(Data excerpts)
***
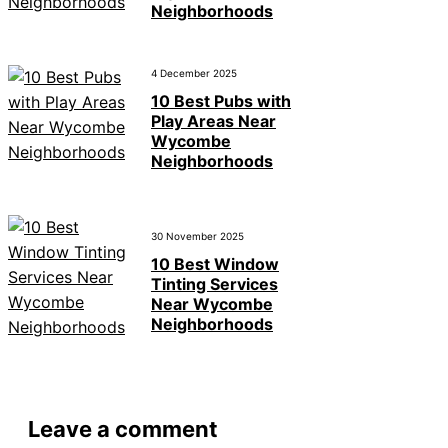
Neighborhoods
4 December 2025
10 Best Pubs with
Play Areas Near
Wycombe
Neighborhoods
30 November 2025
10 Best Window
Tinting Services
Near Wycombe
Neighborhoods
Leave a comment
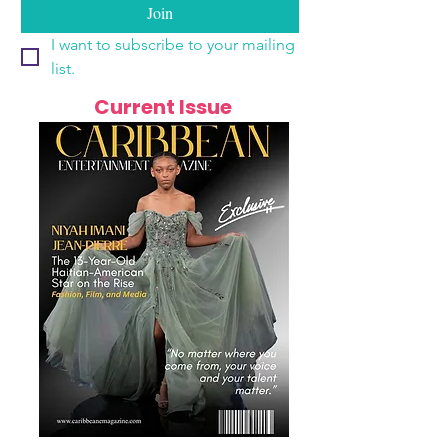
Join
I want to subscribe to your mailing 
list.
Current Issue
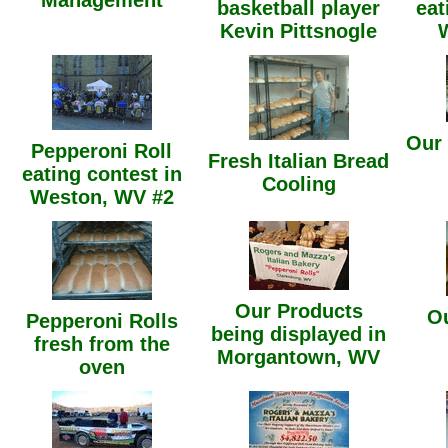
Management
basketball player
eat
Kevin Pittsnogle
Our
Pepperoni Roll
Fresh Italian Bread
eating contest in
Cooling
Weston, WV #2
Our Products
Ou
Pepperoni Rolls
being displayed in
fresh from the
Morgantown, WV
oven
***
Your job is to copy every entry exactly. Omit the pictures.

Neighborhoods
4 December 2025
10 Best Pubs with
Play Areas Near
Wycombe
Neighborhoods
30 November 2025
10 Best Window
Tinting Services
Near Wycombe
Neighborhoods
Leave a comment
Join
I want to subscribe to your mailing 
list.
Current Issue
Management
basketball player
eat
Kevin Pittsnogle
Our
Pepperoni Roll
Fresh Italian Bread
eating contest in
Cooling
Weston, WV #2
Our Products
Ou
Pepperoni Rolls
being displayed in
fresh from the
Morgantown, WV
oven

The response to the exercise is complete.